The argument for a runoff instead of just declaring an RCV winner in a jungle primary is that with many candidates in the primary you don’t get a chance to really consider the horse race between the final two. Also, for a lot of people those two might have been near the bottom of their list of preferences and their choice between them is therefore not very reliable as an indicator of their actual preference.

Yes, I understand. But when every general election ballot in e.g. Oklahoma features only 2 candidates, both Republicans, I’m not going to think that’s a good outcome. And that sort of thing is going to happen.

The reason I would like to see ranked voting (but not open primaries, for fear of one-party tickets that could overcome this benefit) is the primary attraction of that system to begin with: that you can end up with a winner that people across the spectrum liked. Maybe not as much as their first choice, but still someone they are invested in and would accept.
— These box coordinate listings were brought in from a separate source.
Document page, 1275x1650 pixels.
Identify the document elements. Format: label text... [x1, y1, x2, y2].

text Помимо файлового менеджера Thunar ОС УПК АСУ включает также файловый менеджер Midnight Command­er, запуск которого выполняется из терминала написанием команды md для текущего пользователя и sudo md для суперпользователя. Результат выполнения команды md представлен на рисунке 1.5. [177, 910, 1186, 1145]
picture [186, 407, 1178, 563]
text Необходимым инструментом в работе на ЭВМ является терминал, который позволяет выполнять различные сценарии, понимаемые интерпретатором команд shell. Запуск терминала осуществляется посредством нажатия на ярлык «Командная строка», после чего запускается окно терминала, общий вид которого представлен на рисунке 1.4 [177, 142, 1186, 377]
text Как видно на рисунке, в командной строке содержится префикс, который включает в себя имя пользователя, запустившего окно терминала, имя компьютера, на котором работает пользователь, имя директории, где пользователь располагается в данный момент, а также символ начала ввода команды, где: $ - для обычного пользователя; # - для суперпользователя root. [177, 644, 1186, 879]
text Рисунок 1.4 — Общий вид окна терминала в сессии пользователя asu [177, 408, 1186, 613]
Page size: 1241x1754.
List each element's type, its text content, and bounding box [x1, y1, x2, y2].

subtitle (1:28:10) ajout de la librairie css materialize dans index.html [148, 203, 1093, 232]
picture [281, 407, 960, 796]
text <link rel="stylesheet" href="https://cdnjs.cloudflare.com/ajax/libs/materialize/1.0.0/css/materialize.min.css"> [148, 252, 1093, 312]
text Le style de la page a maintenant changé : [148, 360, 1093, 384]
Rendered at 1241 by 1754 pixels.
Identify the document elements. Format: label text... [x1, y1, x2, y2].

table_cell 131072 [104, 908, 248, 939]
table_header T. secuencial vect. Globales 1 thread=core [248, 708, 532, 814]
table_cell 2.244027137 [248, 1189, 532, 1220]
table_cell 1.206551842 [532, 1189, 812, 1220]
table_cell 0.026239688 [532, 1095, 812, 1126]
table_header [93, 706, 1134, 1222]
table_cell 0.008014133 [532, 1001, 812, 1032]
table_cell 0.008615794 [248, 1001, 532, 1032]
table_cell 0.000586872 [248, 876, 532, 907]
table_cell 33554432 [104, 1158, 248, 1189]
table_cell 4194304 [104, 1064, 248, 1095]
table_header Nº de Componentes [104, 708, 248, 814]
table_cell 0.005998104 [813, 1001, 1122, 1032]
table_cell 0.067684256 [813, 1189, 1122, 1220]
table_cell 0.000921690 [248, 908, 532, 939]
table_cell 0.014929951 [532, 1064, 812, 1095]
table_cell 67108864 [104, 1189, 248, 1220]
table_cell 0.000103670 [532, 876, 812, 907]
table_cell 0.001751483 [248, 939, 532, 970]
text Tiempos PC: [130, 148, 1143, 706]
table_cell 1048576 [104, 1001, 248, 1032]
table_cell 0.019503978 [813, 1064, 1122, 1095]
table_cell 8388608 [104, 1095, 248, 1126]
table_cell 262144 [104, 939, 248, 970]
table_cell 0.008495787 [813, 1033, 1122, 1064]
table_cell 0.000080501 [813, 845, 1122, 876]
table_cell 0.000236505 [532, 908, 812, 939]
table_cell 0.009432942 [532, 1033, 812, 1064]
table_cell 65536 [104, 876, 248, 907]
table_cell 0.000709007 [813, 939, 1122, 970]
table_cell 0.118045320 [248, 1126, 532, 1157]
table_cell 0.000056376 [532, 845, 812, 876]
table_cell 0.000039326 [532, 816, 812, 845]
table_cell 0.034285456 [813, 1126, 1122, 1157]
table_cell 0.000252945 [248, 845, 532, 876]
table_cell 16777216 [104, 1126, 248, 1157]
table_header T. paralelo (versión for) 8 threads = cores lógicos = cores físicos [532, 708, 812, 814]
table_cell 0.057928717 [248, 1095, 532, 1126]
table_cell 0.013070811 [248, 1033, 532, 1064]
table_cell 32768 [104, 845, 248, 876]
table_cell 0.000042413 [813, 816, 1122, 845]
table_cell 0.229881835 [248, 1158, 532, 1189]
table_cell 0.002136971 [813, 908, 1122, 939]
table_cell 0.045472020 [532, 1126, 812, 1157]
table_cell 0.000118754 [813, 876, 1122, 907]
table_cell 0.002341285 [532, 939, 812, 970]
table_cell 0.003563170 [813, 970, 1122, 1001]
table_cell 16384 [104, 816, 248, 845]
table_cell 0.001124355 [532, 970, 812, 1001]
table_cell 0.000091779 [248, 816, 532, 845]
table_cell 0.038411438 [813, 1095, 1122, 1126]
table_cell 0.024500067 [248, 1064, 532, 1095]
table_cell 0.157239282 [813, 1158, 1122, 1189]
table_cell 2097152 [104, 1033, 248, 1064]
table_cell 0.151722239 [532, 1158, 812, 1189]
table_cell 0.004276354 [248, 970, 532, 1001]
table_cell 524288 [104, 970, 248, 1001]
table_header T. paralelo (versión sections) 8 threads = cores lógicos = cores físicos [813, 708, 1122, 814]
Given how totally polarized we are right now, this would give me hope for a more functional democracy.

Lopsided elections would still be a foregone conclusion, but close-ish elections would not automatically result in half the population feeling adversarial towards the winner right from the start. Provided that there was a good 3rd candidate (obviously not guaranteed).

This is how a lot of Republicans feel in some parts of CA now.

edit: Not disagreeing with you at all, just commenting that it’s not a theoretical concern.

How is that terribly meaningfully different than current though? Even with each party having one candidate in the general, it is already a foregone conclusion for many districts.

Or take the districts I’ve lived in. At the end of the day the general election is a formality. Hell my old district in Illinois, the last time I voted there, literally had an actual literal Nazi as the republican candidate running against the shitty dem candidate (Dan Lipinski). As shitty as Lipinski was, it was a foregone conclusion. While a top 2 primary finish with RCV could have had the election between a terrible dem, and a perhaps decent one. I’d have preferred that choice for sure.

That said the jungle or top 2 primary, without RCV? Hard pass for me.

Also Illinois had open primaries, with no party registration required. That’s not such a big deal, but to vote you had to select either democrat or republican primary to vote in, so there was a soft party affiliation.

Sure, but a different outcome is at least possible. General election ballots with candidates of only one party on them are massively anti-democratic.

Yeah, that works, but there is a part of me that thinks it’s wrong nonetheless. Why should people unwilling to join my party choose my party’s candidate?

Because ultimately those people would be chosen to represent all of their constituents, and having a broader base it tends to diminish the extremist elements, and reach more broadly supported candidates for the general, especially since non party members are ultimately important to actually winning said general.

I’d be curious what the result of an analysis on party extremism and candidate alignment was based on states with open versus closed primaries. My gut level reaction is I suspect that closed primary states tend to have more extreme swings, such as the guy running for Oregon AG on the Republican side literally being the guy (not a lawyer either) who was organizing possies to create armed road blocks during the Oregon wildfires, threatening people driving through certain areas with automatic weapons and accusing them of being Antifa terrorists intentionally setting fires.